Cel 1: Co według wpisu poniżej wyraźnie wpłynęło na kondycję piszącej w ostatnim okresie?
Cel 2: Przedstaw w formie krótkiej listy akapit wpisu zaczynający się od słów „Nie chciałabym tutaj zagłębiać się”, zachowując jego najważniejsze informacje.
Cel 3: Zwróć bez zmian fragment wpisu, który otwierają słowa zawierające „Nie chciałabym tutaj”, a zamykają słowa „mam czasu ;)”.

Tekst do czytania:

==========

RAWolucja na rozdrożu, czyli krótka spowiedź i zapowiedź

Witajcie po dłuższej przerwie. Dziś kilka informacji na temat ciszy z mojej strony i zapowiedź tego, co znajdziecie tutaj w najbliższym czasie.

 

Ostatnie miesiące były dla mnie wyjątkowo trudne. Wydarzył się szereg, mogłoby się wydawać, bardzo negatywnych zdarzeń, które wskazały mi wiele rzeczy do przepracowania. Piszę, że „mogłoby się wydawać” ponieważ staram się znaleźć głęboki sens tych gorszych chwil. Wierzę, że oczyszczanie czasem nie należy do najprzyjemniejszych, ale zawsze toruje drogę ku lepszemu.

Nie chciałabym tutaj zagłębiać się w szczegóły tego, co się wydarzyło bo po pierwsze nie ma takiej potrzeby – najważniejsza jest obecna chwila i to, co dalej zrobię z moim czołowym zderzeniem z rzeczywistością. Oczywiście mam ochotę ponarzekać, wygadać się, poużalać. Kiedyś zawsze tak robiłam, ale niestety to nic nie wnosi. Skupię się więc tym razem na tym, co przede mną. Po drugie, sama dopiero formułuję wnioski, więc nie chciałabym się nimi dzielić w szerszym gronie bo być może jutro moja interpretacja będzie wyglądała zupełnie inaczej, a na updaty co godzinę nie mam czasu ;)

 

Jednak piszę Wam o tym z dwóch powodów. Po pierwsze, w tej chwili temat diety zszedł na boczny tor, a nawet bywa męczący, ponieważ moje zainteresowania  z powyższych powodów krążą wokół całkiem innych spraw. Nie chcę tutaj powiedzieć, że sposób odżywiania przestał mieć dla mnie znaczenie. Wręcz przeciwnie, ostatni okres obfitujący w stres, nieregularne posiłki, brak dostatecznej ilości ćwiczeń wyraźnie wpłynął na moją kondycję. Więc najbliższy czas to także mój powrót do formy w sensie fizycznym. Jednak cóż, to banał, ale na jedzeniu życie się nie kończy. Ja wiem, że to nic odkrywczego i wiele osób o tym mówi/pisze. Po czym dalej wałkuje temat diety. Bynajmniej tego nie krytykuję, sama do niedawna tak robiłam. Jednak życie weryfikuje sprawy do przepracowania. Dlatego w najbliższym czasie, oprócz tematów związanych z odżywianiem, będę tu opisywała moje poszukiwania dotyczące akceptacji rzeczywistości w szerokim tego słowa znaczeniu, wewnętrznej spójności, życia tu i teraz i nie wiem czego jeszcze, bo kto wie gdzie mnie to zaprowadzi ;)

==========

Dane wejściowe:

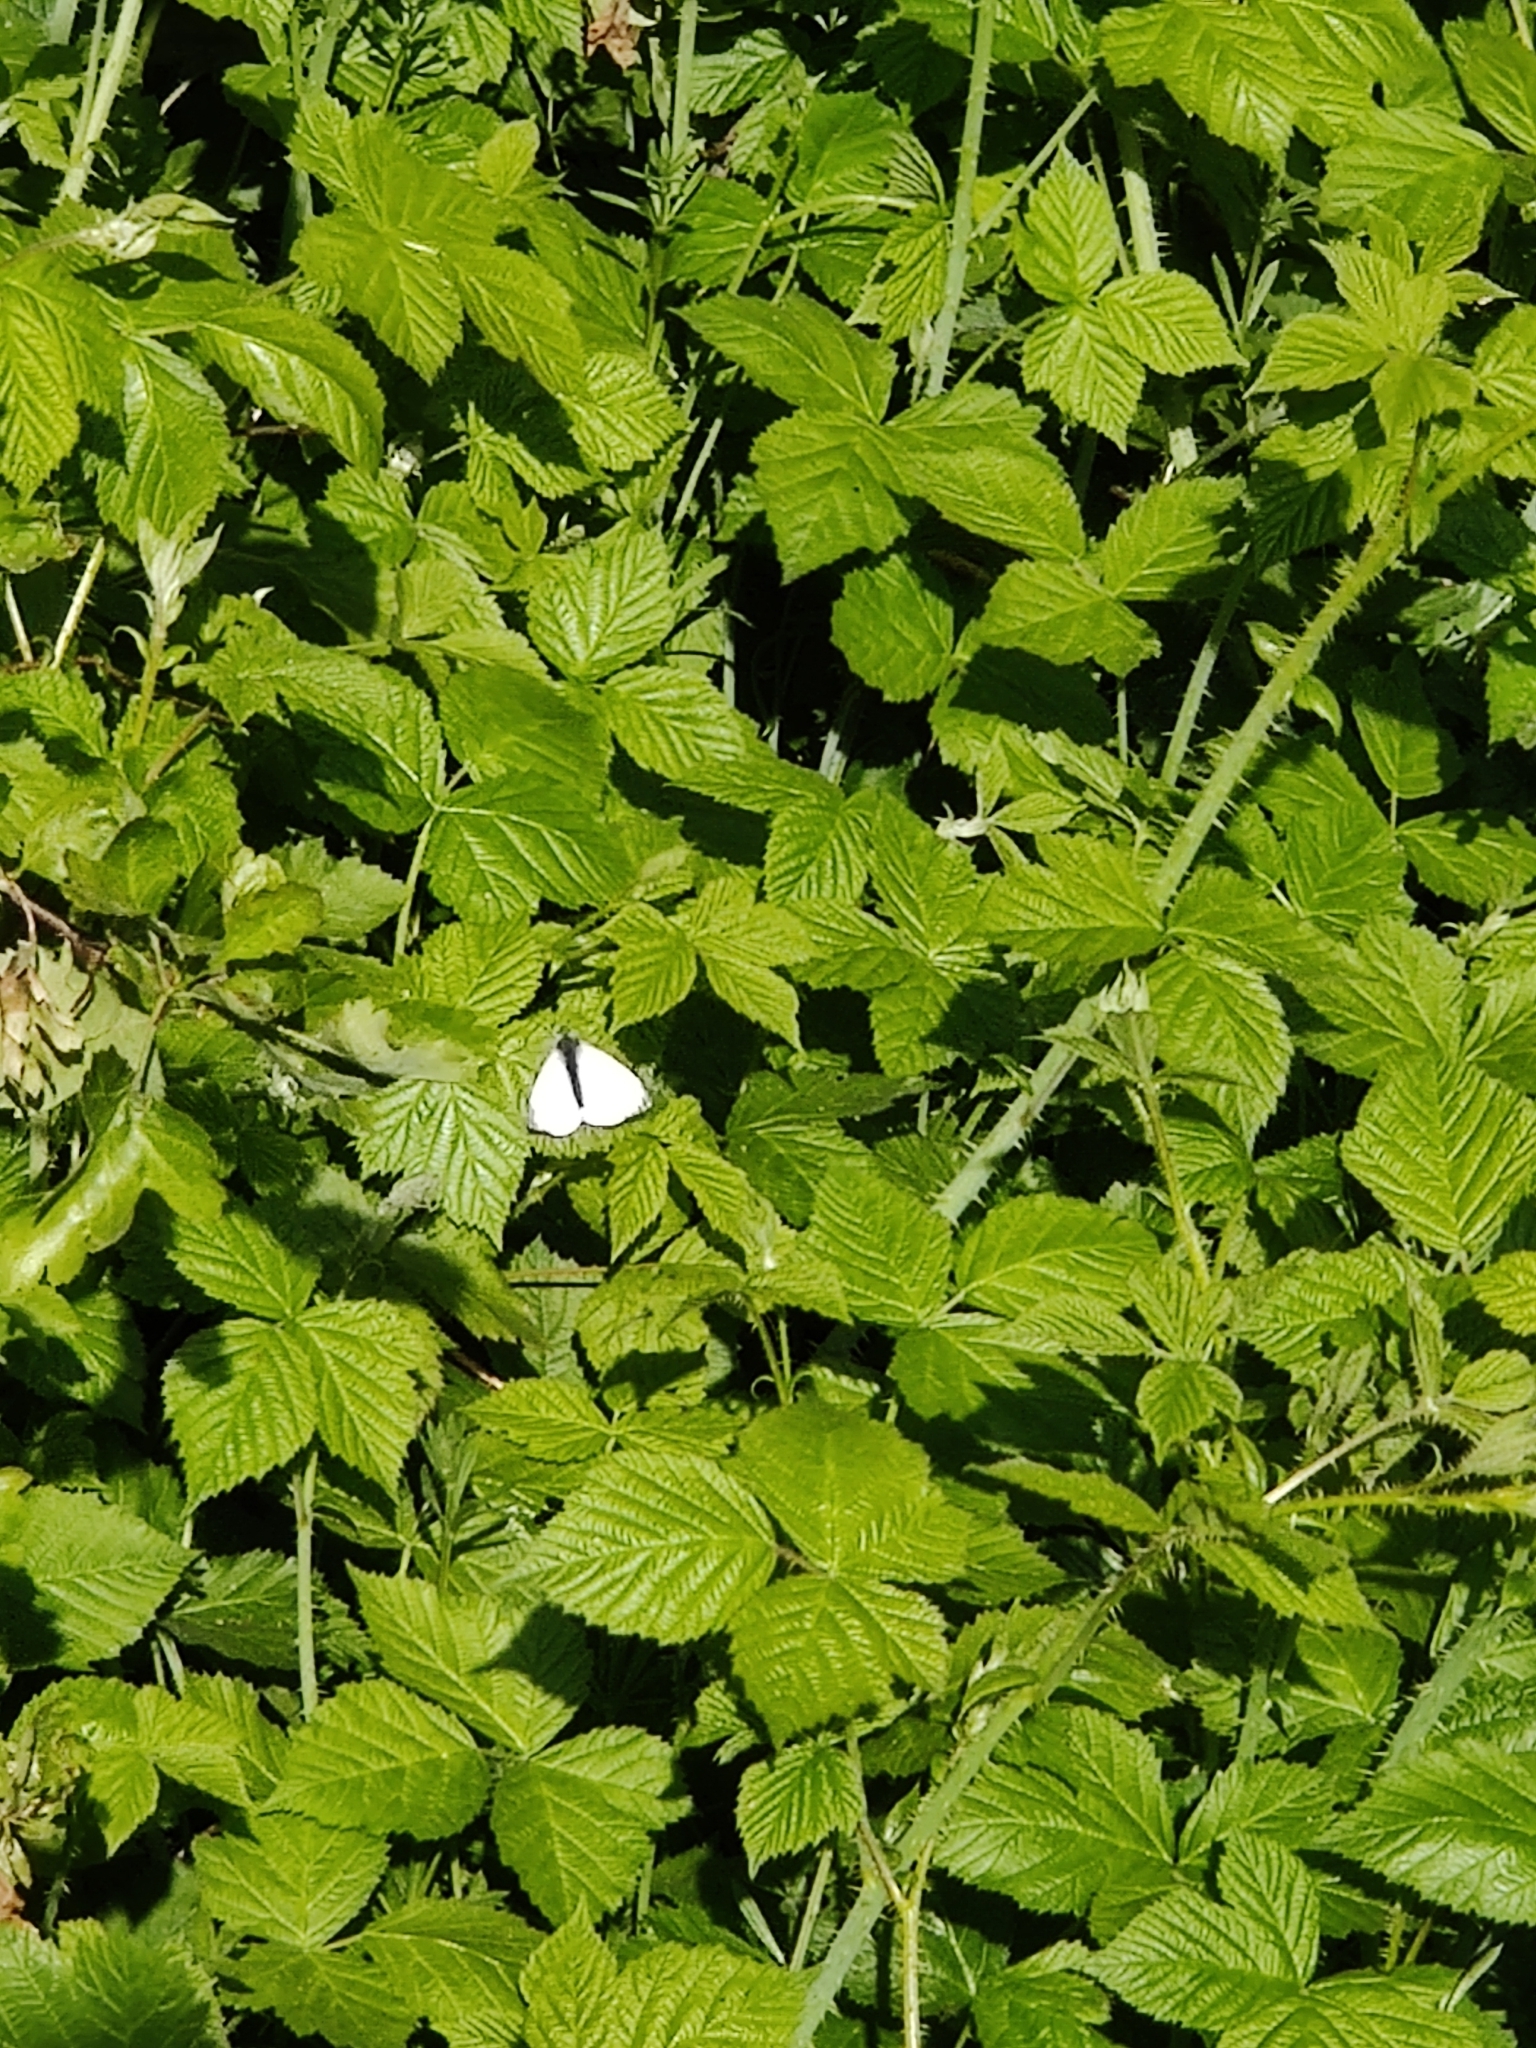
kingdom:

==========

Odpowiedź końcowa 1: Stres, nieregularne posiłki i brak dostatecznej ilości ćwiczeń.

Odpowiedź końcowa 2:
- Nie podaje szczegółów tego, co się wydarzyło, bo nie widzi takiej potrzeby. Najważniejsze są dla niej obecna chwila i to, co dalej zrobi ze swoim zderzeniem z rzeczywistością.
- Ma ochotę narzekać i się żalić, jak kiedyś, ale uważa, że to nic nie wnosi. Dlatego skupi się na tym, co przed nią.
- Dopiero formułuje wnioski i nie chce się nimi dzielić w szerszym gronie, bo jej interpretacja może się wkrótce zupełnie zmienić.

Odpowiedź końcowa 3:
Nie chciałabym tutaj zagłębiać się w szczegóły tego, co się wydarzyło bo po pierwsze nie ma takiej potrzeby – najważniejsza jest obecna chwila i to, co dalej zrobię z moim czołowym zderzeniem z rzeczywistością. Oczywiście mam ochotę ponarzekać, wygadać się, poużalać. Kiedyś zawsze tak robiłam, ale niestety to nic nie wnosi. Skupię się więc tym razem na tym, co przede mną. Po drugie, sama dopiero formułuję wnioski, więc nie chciałabym się nimi dzielić w szerszym gronie bo być może jutro moja interpretacja będzie wyglądała zupełnie inaczej, a na updaty co godzinę nie mam czasu ;)